Quel message souhaitez-vous adresser aux secteurs de la montagne notamment, particulièrement frappé par la fermeture des remontées mécaniques et qui peuvent se trouver au sein de vos adhérents ?

"Nous sommes bien entendu solidaires de tous les acteurs de la montagne, et notamment Alexandre Maulin, le président des Domaines skiables de France. Face à une pandémie, tout doit naturellement être mis en place pour essayer d'éviter le plus possible les conséquences sanitaires.

Mais comme nous le rappelons régulièrement aux représentants de l'Etat, les conséquences économiques et sociales peuvent s'avérer aussi graves que les conséquences sanitaires, avec la disparition d'entreprises, l'augmentation massive du chômage... et des personnes qui peuvent se retrouver marginalisées du jour au lendemain.

Nous sommes sur une ligne de crête. Nous plaidons, de notre côté, pour que toutes les activités qui puissent rouvrir en respectant les règles sanitaires soient autorisées à le faire."

Sur le terrain de la vaccination enfin, plusieurs voix se sont élevées au cours des derniers jours pour proposer leur aide. Avec parfois, des chefs d'entreprise qui aimeraient aussi pouvoir vacciner dans leur établissement. Quelle est votre position à ce sujet ?

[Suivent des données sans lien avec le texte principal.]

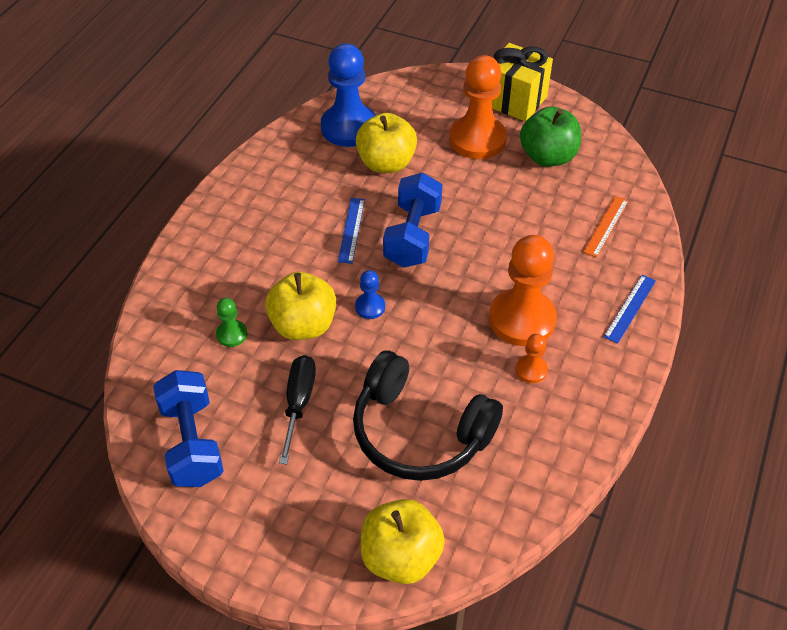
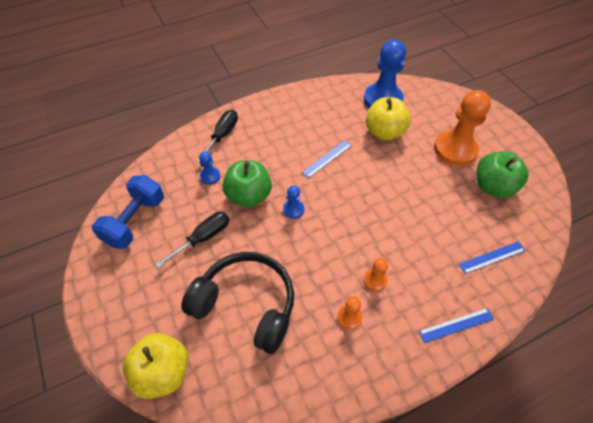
camera: 40 degrees right, 5 degrees up
green pawn [216,298,247,347] -> blue pawn [199,152,220,185]
yellow apple [265,272,336,340] -> green apple [222,160,272,208]
black headphones [353,350,503,481] -> black headphones turned 135 degrees clockwise [181,252,294,354]
blue dumbbell [383,172,442,268] -> none
orange pawn [489,235,557,346] -> orange pawn [364,258,388,291], size x0.46
yellow gift [492,43,553,122] -> none
orange ruler [583,196,628,257] -> blue ruler [459,241,525,274]
none -> black screwdriver [197,110,238,163]

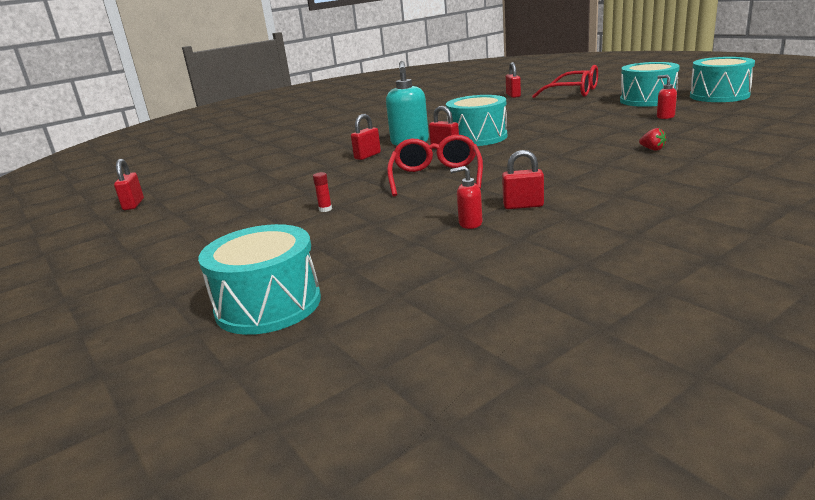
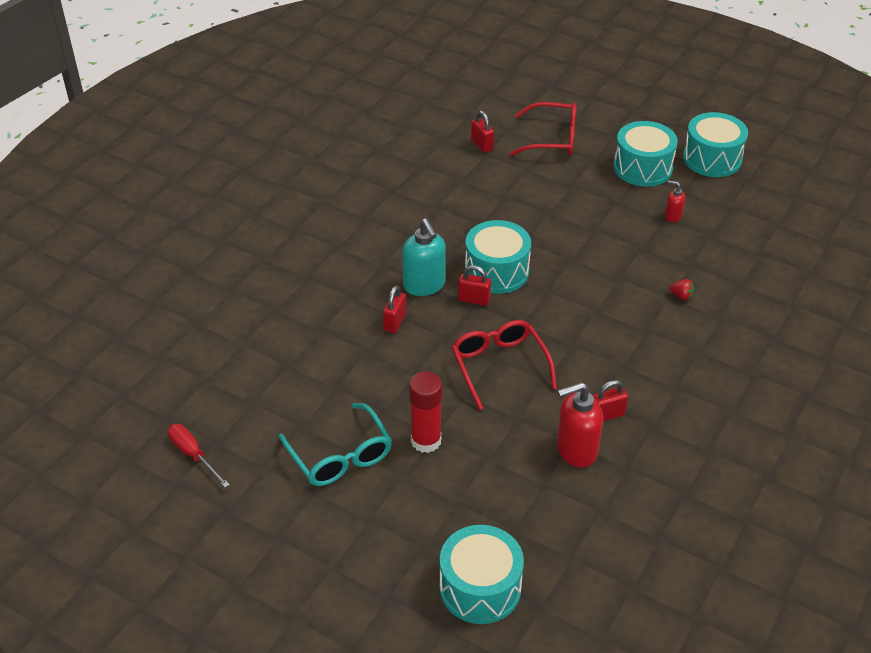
camera: 25 degrees left, 20 degrees up
red padlock [114,159,144,210] -> red screwdriver [168,424,230,488]
red glue stick [313,172,332,212] -> red glue stick [409,372,442,453], size x2.43
red soap dispenser [450,166,482,229] -> red soap dispenser [557,382,603,468], size x1.95
none -> turquoise glasses [279,403,392,486]

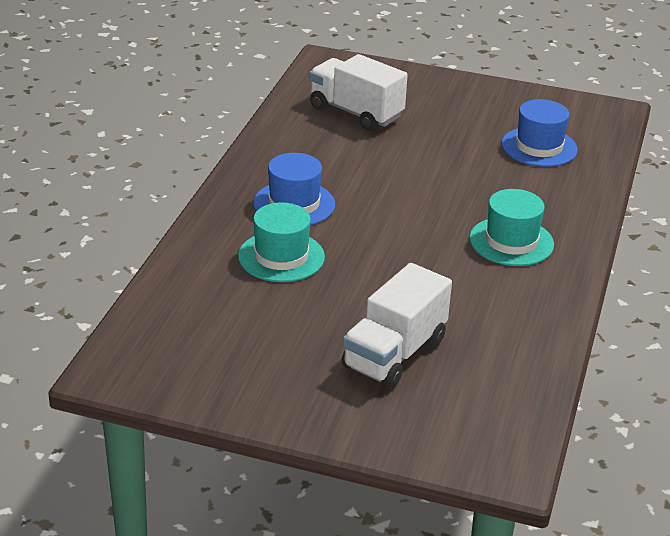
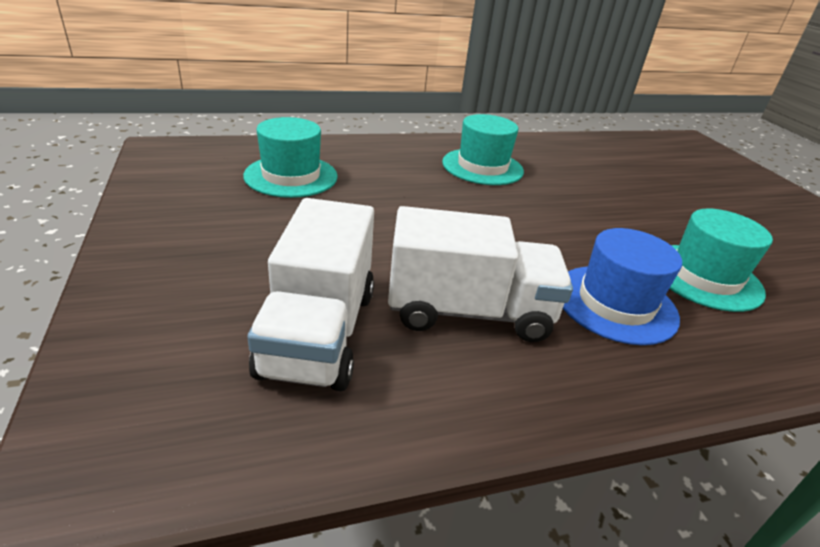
camera: 125 degrees left, 0 degrees up
white truck [341,263,452,388] -> white truck moved to [388,206,573,342]
blue hat [502,99,578,167] -> turquoise hat [243,117,338,198]

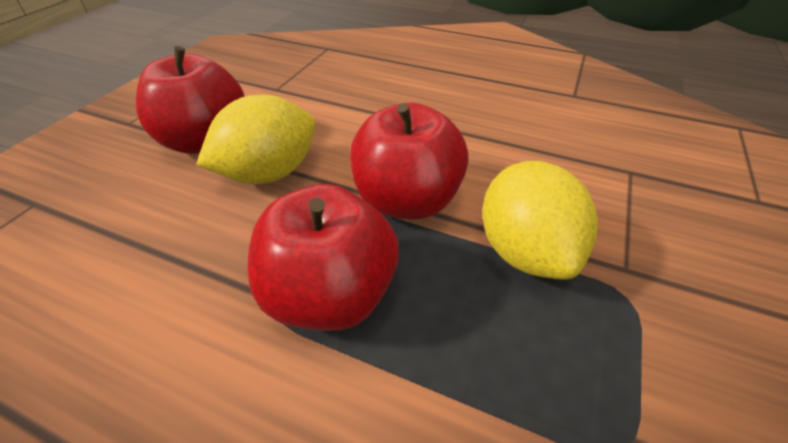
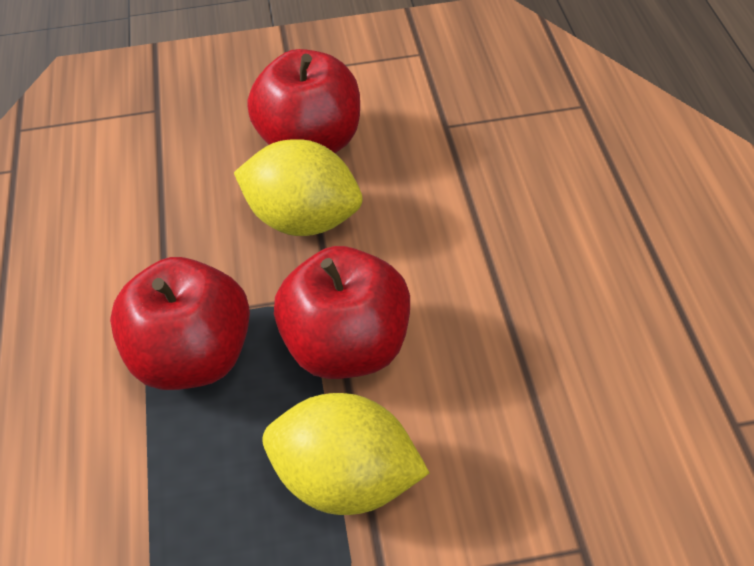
camera: 60 degrees right, 5 degrees up
yellow lemon [482,161,598,280] -> yellow lemon turned 60 degrees clockwise [262,393,430,515]

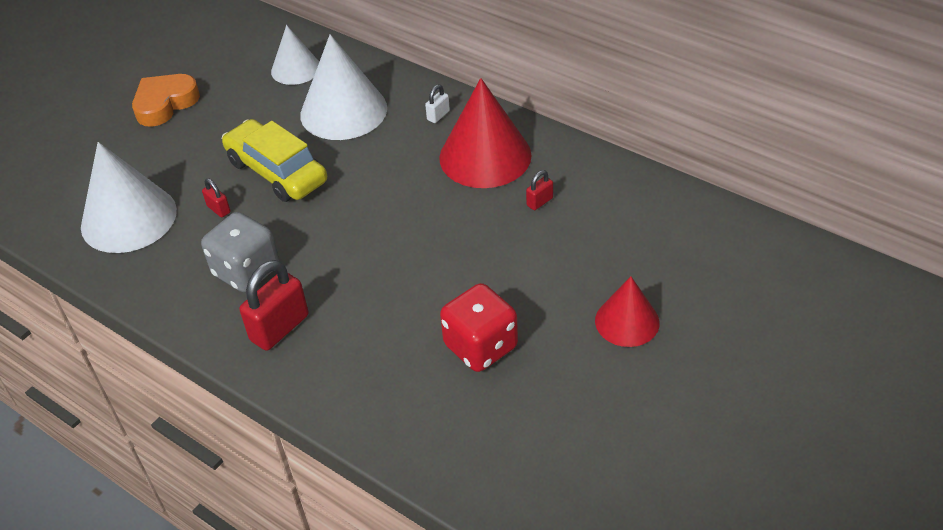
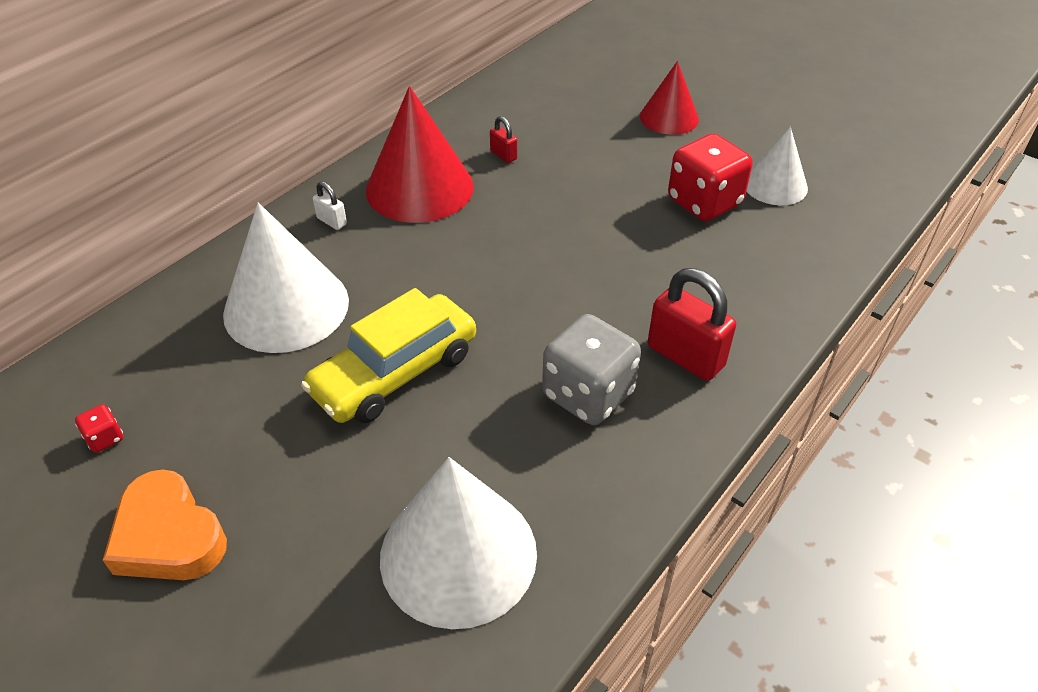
camera: 90 degrees left, 0 degrees up
red padlock [202,179,231,218] -> none
white cone [271,25,319,85] -> white cone moved to [746,127,808,205]
none -> red dice [75,404,123,453]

"C'est un peu comme dans le monde du football : on a parfois l'impression d'avoir 67 millions de sélectionneurs... Plus sérieusement, je ne suis pas infectiologue ni médecin, et je pense que nous devons faire confiance aux personnes qui ont cette compétence et qui connaissent bien le sujet.

Ce n'est pas à moi de dire s'il faut vacciner au sein des entreprises. Nous avions participé, à la demande la Région, au dispositif de testing organisé avant les fêtes de Noël par exemple. Mais ce n'est pas à nous de prendre l'initiative. Chacun doit rester dans son rôle."

Que pensez-vous des dernières annonces et renforcement des dispositifs d'aides aux entreprises, lors de la mise en place du couvre-feu il y a une semaine ?

"Toutes les mesures engagées sont essentielles. La difficulté, c'est que l'ensemble des dispositifs ont dû être adaptés au fur et à mesure car il y a toujours des effets de seuil qui font que certaines entreprises ne peuvent pas en bénéficier alors qu'elles en auraient besoin.

C'était par exemple le cas des fournisseurs de l'hôtellerie restauration, qui ont pu être oubliés lors des premières dispositions. Je crois qu'avec ces dernières mesures, l'Etat a corrigé le tir. Il est bon que le seuil d'indemnisation ait lui aussi été remonté à 200.000 euros, car même s'il est essentiel d'aider les petites entreprises, les entreprises de taille plus importante ont également besoin d'être accompagnés afin de pouvoir redémarrer dès que possible."